Fact two: John Howard’s parents’ business involved what would now (at least) be considered the rorting of a public asset

Cue the violin strings: as a boy, Johnnie used to pump petrol for no pay, weekends included, at his “father’s” (sic: I’d bet there was a family trust involved) Dulwich Hill servo in Sydney’s inner west*. As a photo, presumably from the time of Howard’s boyhood, makes clear, the bowsers for this servo were right on the kerb, meaning that cars filling up with petrol would necessarily do so from the taxpayer-funded public road. Now, I accept that such an arrangement was probably common at the time (you still see it in remote country towns), but by modern standards, the Howard family business was a variant on those pesky intersection windscreen-washers. Admirable entrepreneurialism, yes – BUT GET THE FUCK OFF THE ROAD, AND BUY/RENT YOUR OWN LAND IF YOU’RE RUNNING A BUSINESS, NOT A SCAM.

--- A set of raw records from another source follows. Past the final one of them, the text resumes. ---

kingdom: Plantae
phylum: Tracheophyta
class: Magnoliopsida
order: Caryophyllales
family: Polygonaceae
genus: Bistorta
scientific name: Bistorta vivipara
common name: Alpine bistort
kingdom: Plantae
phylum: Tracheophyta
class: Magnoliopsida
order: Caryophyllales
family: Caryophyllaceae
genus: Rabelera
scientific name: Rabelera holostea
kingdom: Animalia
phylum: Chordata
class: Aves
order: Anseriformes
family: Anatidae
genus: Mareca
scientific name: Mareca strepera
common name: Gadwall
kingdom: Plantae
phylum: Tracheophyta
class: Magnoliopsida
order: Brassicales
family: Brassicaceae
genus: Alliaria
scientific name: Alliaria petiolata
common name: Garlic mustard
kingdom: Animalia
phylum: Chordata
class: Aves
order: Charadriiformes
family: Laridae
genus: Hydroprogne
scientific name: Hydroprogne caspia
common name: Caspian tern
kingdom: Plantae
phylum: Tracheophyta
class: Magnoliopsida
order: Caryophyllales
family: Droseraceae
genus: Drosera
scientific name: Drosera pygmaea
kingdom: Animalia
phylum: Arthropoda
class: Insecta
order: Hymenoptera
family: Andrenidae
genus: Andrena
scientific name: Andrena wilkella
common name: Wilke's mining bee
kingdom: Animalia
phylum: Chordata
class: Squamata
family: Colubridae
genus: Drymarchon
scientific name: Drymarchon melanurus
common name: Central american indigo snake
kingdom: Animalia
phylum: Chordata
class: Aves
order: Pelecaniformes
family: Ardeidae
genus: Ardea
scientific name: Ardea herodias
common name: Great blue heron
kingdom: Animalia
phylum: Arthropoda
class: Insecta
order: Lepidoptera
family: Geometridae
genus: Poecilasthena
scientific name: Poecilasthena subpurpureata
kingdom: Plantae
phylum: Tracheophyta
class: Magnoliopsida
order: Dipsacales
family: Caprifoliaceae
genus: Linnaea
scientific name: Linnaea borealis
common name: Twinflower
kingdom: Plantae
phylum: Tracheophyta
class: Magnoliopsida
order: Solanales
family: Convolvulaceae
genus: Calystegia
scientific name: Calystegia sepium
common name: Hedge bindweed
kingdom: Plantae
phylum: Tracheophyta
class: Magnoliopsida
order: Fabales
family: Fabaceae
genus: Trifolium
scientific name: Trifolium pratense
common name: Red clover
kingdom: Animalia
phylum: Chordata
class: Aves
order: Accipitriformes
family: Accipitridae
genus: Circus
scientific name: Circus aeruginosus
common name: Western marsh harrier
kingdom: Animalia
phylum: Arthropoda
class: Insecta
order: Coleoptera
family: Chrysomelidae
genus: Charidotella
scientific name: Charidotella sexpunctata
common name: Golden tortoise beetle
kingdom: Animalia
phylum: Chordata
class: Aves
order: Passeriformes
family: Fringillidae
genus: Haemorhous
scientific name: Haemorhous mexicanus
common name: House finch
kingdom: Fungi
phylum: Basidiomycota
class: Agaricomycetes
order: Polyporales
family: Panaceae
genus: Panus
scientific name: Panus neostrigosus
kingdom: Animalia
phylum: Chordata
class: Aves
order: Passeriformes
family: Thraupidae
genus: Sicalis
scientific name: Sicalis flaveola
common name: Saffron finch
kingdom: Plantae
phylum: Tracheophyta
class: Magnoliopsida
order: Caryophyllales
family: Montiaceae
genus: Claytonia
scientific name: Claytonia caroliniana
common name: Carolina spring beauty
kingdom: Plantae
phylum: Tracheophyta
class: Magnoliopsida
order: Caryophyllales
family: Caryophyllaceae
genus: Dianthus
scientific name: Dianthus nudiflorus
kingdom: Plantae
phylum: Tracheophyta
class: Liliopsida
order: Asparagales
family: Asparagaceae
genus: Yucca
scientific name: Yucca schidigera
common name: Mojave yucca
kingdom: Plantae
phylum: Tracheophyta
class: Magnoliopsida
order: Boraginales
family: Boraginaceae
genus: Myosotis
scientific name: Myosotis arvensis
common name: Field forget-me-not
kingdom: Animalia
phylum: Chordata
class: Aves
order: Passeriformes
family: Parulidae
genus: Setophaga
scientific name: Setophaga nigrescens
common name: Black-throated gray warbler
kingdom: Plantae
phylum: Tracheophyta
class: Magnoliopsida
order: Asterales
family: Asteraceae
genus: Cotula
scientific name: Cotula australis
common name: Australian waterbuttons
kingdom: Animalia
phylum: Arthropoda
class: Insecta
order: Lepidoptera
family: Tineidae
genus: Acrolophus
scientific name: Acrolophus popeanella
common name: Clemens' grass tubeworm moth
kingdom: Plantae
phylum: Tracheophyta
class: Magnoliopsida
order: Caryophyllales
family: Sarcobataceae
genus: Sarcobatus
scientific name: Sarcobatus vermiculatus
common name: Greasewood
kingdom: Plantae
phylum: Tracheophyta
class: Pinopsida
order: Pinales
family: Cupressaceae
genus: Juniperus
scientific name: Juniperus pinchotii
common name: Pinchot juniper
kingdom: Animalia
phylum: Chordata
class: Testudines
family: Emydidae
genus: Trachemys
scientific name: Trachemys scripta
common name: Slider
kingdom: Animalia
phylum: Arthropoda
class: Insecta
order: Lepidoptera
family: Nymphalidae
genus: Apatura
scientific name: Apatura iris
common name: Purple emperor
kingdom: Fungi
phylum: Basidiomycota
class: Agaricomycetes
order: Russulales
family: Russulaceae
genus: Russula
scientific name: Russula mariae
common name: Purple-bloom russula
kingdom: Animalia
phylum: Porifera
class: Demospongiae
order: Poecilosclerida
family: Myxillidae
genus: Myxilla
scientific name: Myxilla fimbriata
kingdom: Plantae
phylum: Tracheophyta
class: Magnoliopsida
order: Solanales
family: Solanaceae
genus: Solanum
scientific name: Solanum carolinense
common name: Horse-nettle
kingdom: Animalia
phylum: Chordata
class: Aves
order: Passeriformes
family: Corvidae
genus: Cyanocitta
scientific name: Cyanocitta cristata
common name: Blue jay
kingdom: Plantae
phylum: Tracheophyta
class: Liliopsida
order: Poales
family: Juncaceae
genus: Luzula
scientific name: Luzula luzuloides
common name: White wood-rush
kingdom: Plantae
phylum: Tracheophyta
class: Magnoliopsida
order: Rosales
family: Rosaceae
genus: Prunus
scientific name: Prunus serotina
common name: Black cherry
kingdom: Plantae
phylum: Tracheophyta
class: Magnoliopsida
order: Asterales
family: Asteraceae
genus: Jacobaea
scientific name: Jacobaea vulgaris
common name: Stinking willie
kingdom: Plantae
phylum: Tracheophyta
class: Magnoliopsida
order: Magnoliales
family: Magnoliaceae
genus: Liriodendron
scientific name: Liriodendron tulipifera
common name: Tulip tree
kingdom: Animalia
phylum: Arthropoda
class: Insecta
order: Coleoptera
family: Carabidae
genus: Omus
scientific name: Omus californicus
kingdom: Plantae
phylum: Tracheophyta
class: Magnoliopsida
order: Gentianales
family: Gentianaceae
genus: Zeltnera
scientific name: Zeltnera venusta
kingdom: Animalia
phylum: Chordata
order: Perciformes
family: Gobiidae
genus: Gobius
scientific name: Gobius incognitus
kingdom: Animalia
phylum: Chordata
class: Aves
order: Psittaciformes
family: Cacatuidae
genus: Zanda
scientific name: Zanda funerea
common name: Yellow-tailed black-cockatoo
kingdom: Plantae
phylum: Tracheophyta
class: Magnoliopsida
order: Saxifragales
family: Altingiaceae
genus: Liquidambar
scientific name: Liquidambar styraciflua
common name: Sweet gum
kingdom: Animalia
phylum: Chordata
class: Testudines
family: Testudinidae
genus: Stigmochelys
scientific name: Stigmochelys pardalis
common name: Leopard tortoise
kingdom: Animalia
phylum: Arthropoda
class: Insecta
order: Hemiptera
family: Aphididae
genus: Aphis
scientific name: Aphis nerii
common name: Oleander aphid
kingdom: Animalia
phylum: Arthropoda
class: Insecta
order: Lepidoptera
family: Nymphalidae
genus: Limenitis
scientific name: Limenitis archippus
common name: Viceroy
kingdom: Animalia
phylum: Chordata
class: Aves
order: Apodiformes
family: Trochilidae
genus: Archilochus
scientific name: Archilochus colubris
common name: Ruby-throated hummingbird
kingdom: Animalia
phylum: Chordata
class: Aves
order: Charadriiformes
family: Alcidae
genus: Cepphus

Fact three: John Howard’s reflex pro-Americanism (and pro-cartelism) was embedded early, but remained long-dormant (mostly)

Australia’s petrol industry since at least WWII has been a notorious dual hotbed of multinationals and oligarchy. Accordingly, the Howard family’s servo was inevitably aligned with a multinational oil company: the USA’s Mobil, as it happens (same photo, above). As a boy, Johnnie presumably saw Mobil as a generous, paternalistic sort of company – an uber-Dad. His choppy legal career, above, confirms that even well into adulthood, John Howard had something of an authority-void in his life, when without a Big-as-Texas protector of/over him. Fortuitously for the psychic well-being and stamina of the much older Howard-as-PM, 2000’s election of Dubya brought his boyhood comfort feeling of Being Protected full-circle, and home.

* Brad Norington, “My path from bowser boy to IR reform” Australian 25 February 2006 (no URL)

Ah - so is this the connection to Bush - the love of oil and money??? oh.. and of course the easy to forget far right evangelical authoritorian tendencies???